Prosiguiendo su viaje iniciático, el Narrador de A la busca de tiempo perdido se adentra en La parte de Guermantes por los ambientes de la aristocracia, que habían sido míticos para sus sueños de adolescente: la visión en la iglesia de Combray de la duquesa de Guermantes le había embriagado con la sonoridad del nombre, con la elegancia, que su mente convierte en belleza, de Oriane de Guermantes. Cuando en París descubre los prestigios del faubourg Saint-Germain, especie de ciudad prohibida para los simples mortales, el sueño del Narrador se derrumba: son criaturas dominadas por la frivolidad, el orgullo y la petulancia; algunas además son turbias; y, merodeando a su alrededor, un rico ambiente burgués, cómico por sus
pretensiones intelectuales, como el «cogollito» de los Verdurin, que maniobran en la sombra para ascender en la escala social.

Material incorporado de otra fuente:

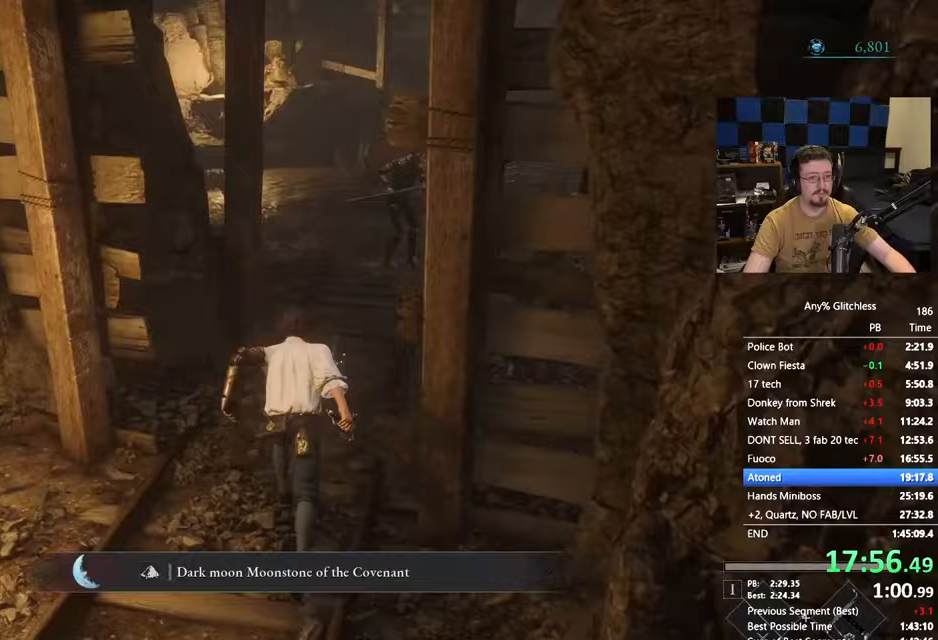
{"keys": ["space", "w"], "events": []}
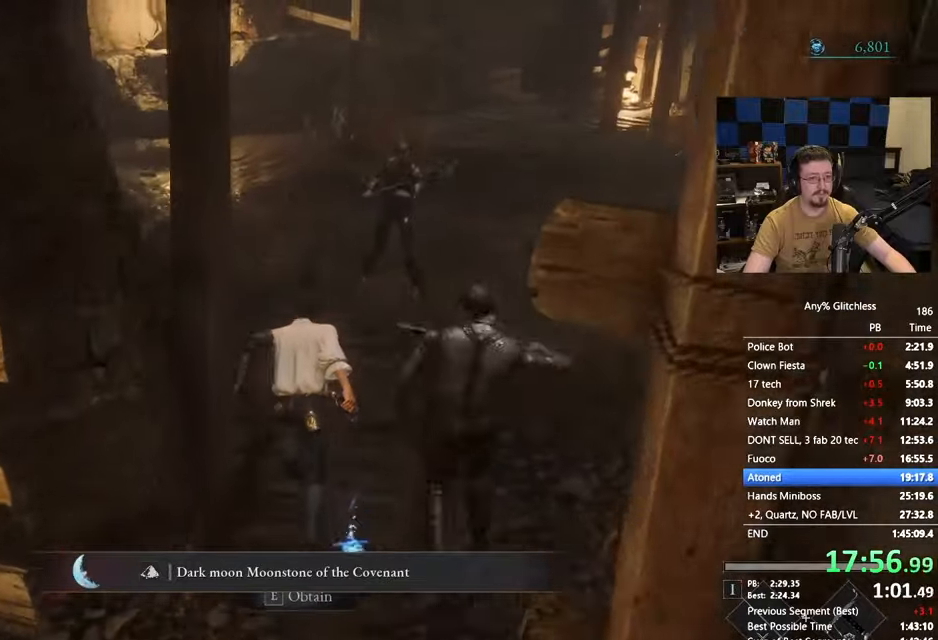
{"keys": ["space", "w"], "events": []}
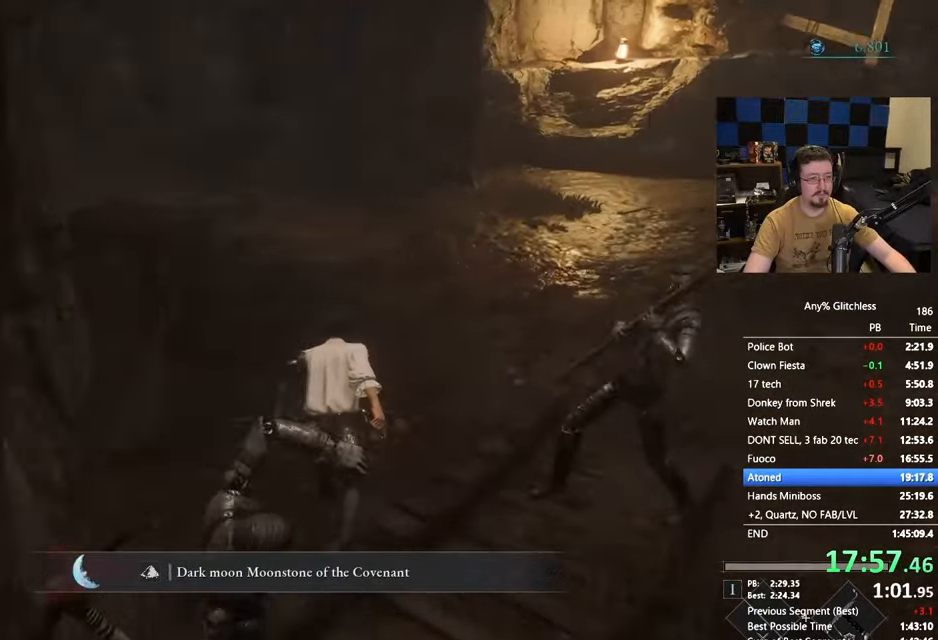
{"keys": ["space", "w"], "events": []}
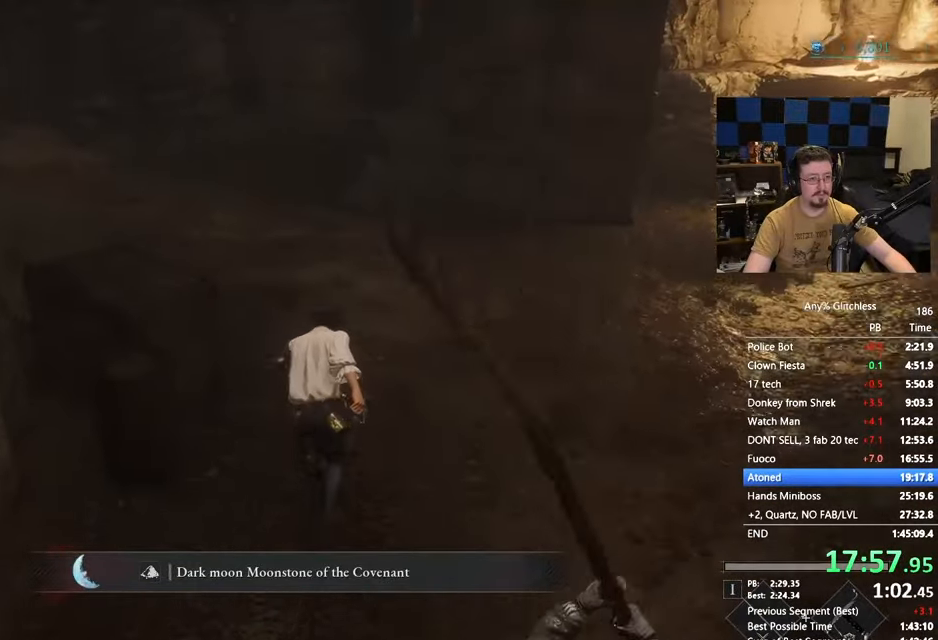
{"keys": ["space", "w"], "events": []}
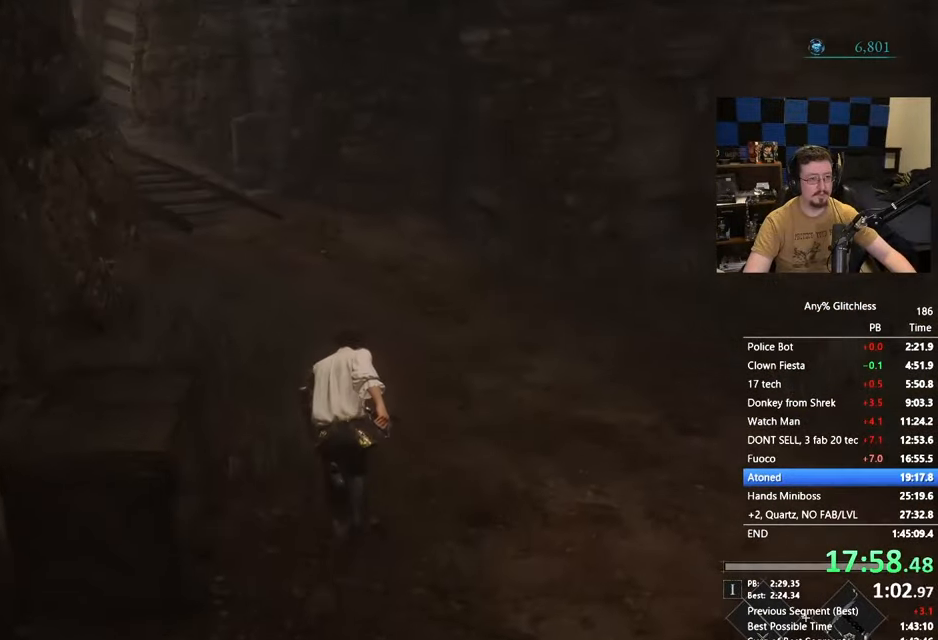
{"keys": ["space", "w"], "events": []}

Sodoma y Gomorra retrocede para centrarse en el barón de Charlus: a través de esta exquisita y soberbia criatura novelesca, el Narrador descubrirá las terribles «ciudades de la llanura» bíblicas, condenadas al castigo del azufre y el fuego por sus vicios: es el envés del decorado en el que se pavonea una aristocracia inútil, en cuya crítica nadie, ni los mayores nombres de la narrativa realista, ha puesto tanta acidez e ironía.
La brillantez y la belleza que parecían presidir, para el Narrador adolescente, la vida de la aristocracia, son una ilusión que se desvanece mientras el héroe va viviendo a tientas la pasión amorosa que en él habían despertado las muchachas en flor.